Clara’s Verdict
I want to be honest about my own relationship with language learning audio: I have started and abandoned more courses than I care to count. Duolingo streaks broken after a fortnight, Michel Thomas CDs left in the car and eventually donated, Pimsleur programmes that seemed to require a kind of mechanical repetition I could not sustain beyond the first few sessions. Paul Noble’s method landed differently. I first encountered the beginners’ French course during a long drive and found myself, unexpectedly, constructing sentences rather than retrieving memorised phrases from storage. Next Steps in German is the intermediate continuation of that same methodology applied to German, and the core approach is unchanged: no grammar tests, no conjugation tables, no chance of failure.
The reason the method works is that it trusts the listener’s existing cognitive ability rather than asking them to perform a different kind of cognition. Noble builds sentences from components the learner already has, adding complexity gradually and in a sequence that feels logical rather than arbitrary. The result is that German starts to feel like something you are generating rather than something you are remembering, which is a genuinely different experience from most language instruction.
About the Audiobook
Published by Collins in March 2019, Next Steps in German runs to 8 hours and 26 minutes and holds a 4.4-star rating from 15 Audible UK reviews – a meaningful count for a language learning course. It is designed as a follow-on to Learn German with Paul Noble for Beginners and assumes you have completed, or are broadly familiar with, that course. A downloadable companion booklet is available from the Collins website, and reviewers who mention using it alongside the audio find it helpful as a reference and reinforcement tool.

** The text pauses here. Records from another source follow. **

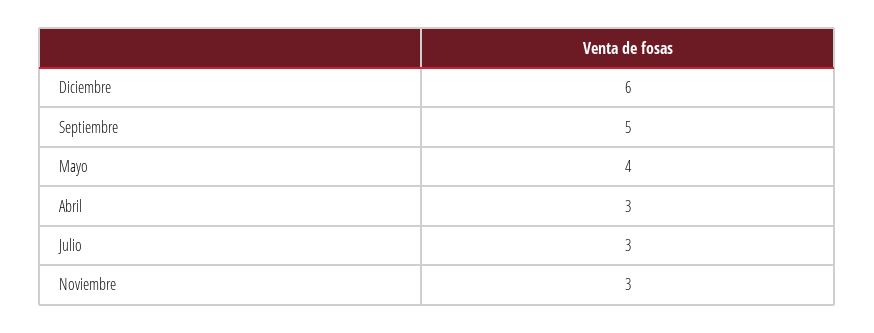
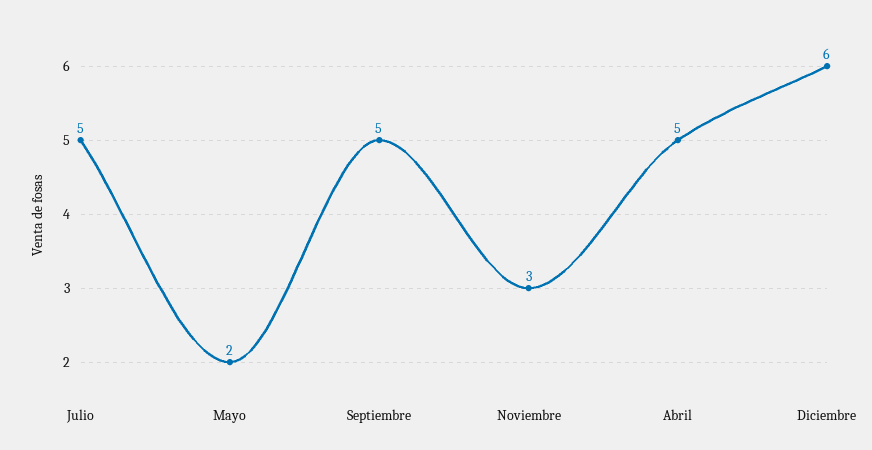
  {
    "Diciembre": 6,
    "Septiembre": 5,
-   "Mayo": 4,
+   "Mayo": 2,
-   "Abril": 3,
+   "Abril": 5,
-   "Julio": 3,
+   "Julio": 5,
    "Noviembre": 3
  }

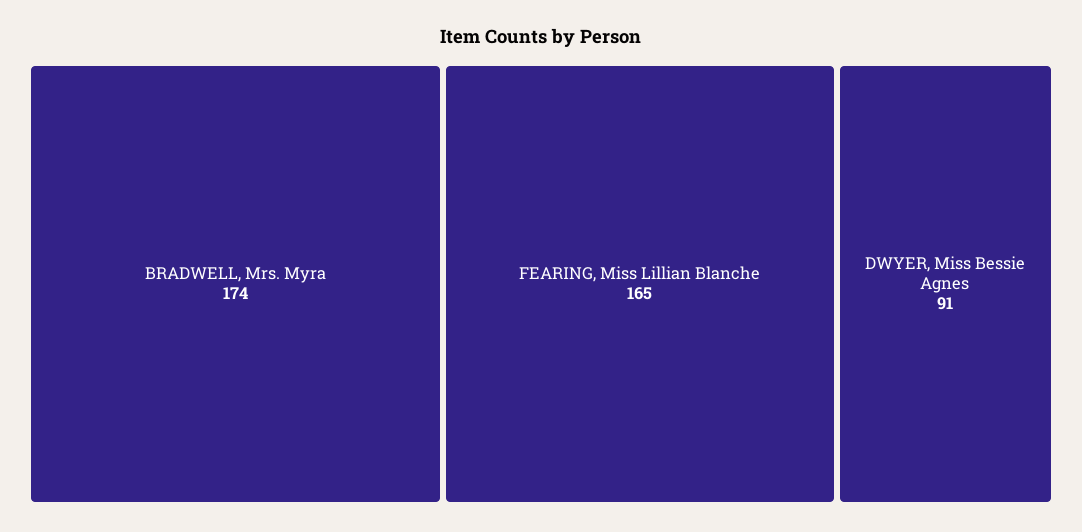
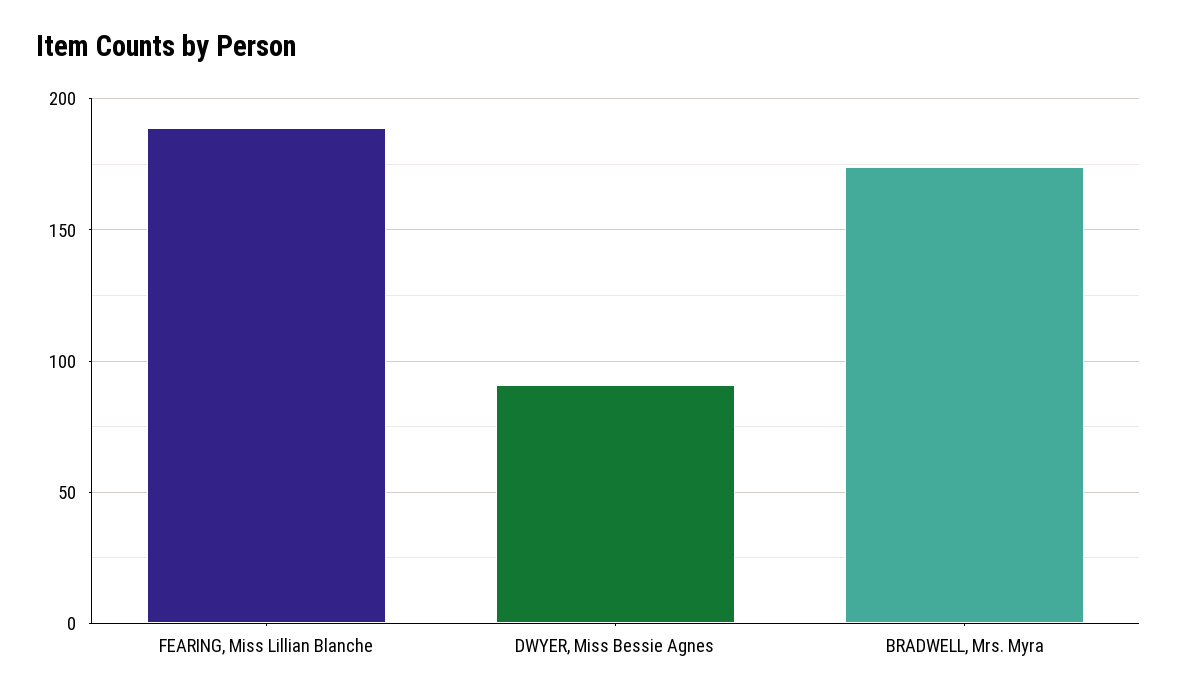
  {
    "BRADWELL, Mrs. Myra": 174,
-   "FEARING, Miss Lillian Blanche": 165,
+   "FEARING, Miss Lillian Blanche": 190,
    "DWYER, Miss Bessie Agnes": 91
  }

Noble narrates himself throughout, which is non-negotiable for this series – his method is delivered conversationally, and the voice is part of the instruction rather than incidental to it. The course focuses on spoken fluency across social and travel scenarios: how to express yourself in simple conversations, ask questions, and navigate everyday German-speaking situations. It is not a preparation for written German or formal register, and it does not pretend to be.
The Narration
Paul Noble is the method. His voice is patient, slightly conspiratorial, and consistently reassuring – the pedagogical equivalent of a good teacher who has told you twenty times that you are doing better than you think and actually means it. The pacing is deliberate, with pauses built in for the listener to attempt sentences before Noble provides them. This is interactive audio in a real sense, and it requires a different kind of listening than narrative audiobooks – you should not be walking the dog or chopping vegetables when you use this; you need to be actively speaking along. The German is delivered clearly and at a pace that makes it usable rather than merely audible.
What Readers Say
Fifteen UK reviews averaging 4.4 stars is a solid result for a language learning course, where reviewer expectations tend to be specific and practical rather than impressionistic, and where a course that fails to deliver on its method is usually called out quickly. Steve compared the Noble method favourably to a live teacher, the Memrise app, and several other courses he had tried, calling it by far the best he had encountered and expressing particular hope for a further advanced German instalment. An anonymous reviewer described the course as genuinely helping German flow rather than stalling in isolated vocabulary retrieval – exactly the transition Noble designs for, and the one that distinguishes his approach from more conventional language instruction. JG, who awarded four stars, offered useful context on scope: good for travel and social situations but not designed for formal or advanced proficiency. That is an accurate description rather than a criticism, and it is worth taking seriously as a guide to the course’s appropriate use. Multiple reviewers specifically mentioned wanting Noble to extend the German series beyond intermediate level.
Who Should Listen?
You should have completed the Paul Noble beginners’ German course before starting this, or have an equivalent foundation in German that approximates its coverage. The method is explicitly designed to build on prior knowledge, and starting here without that base will leave gaps that Noble’s construction depends on filling. If you have basic German but find it does not flow when you try to say anything more complex than a simple present-tense sentence, this is precisely the right intervention.
Download the companion booklet from Collins before you begin – it is a genuine supplement rather than an afterthought, and reviewers who use it report better retention. This is not recommended as your only resource if you need German for professional or academic purposes; pair it with a grammar reference for anything requiring formal register or written proficiency. But as a spoken fluency course for social and travel German, it is among the best audio options available.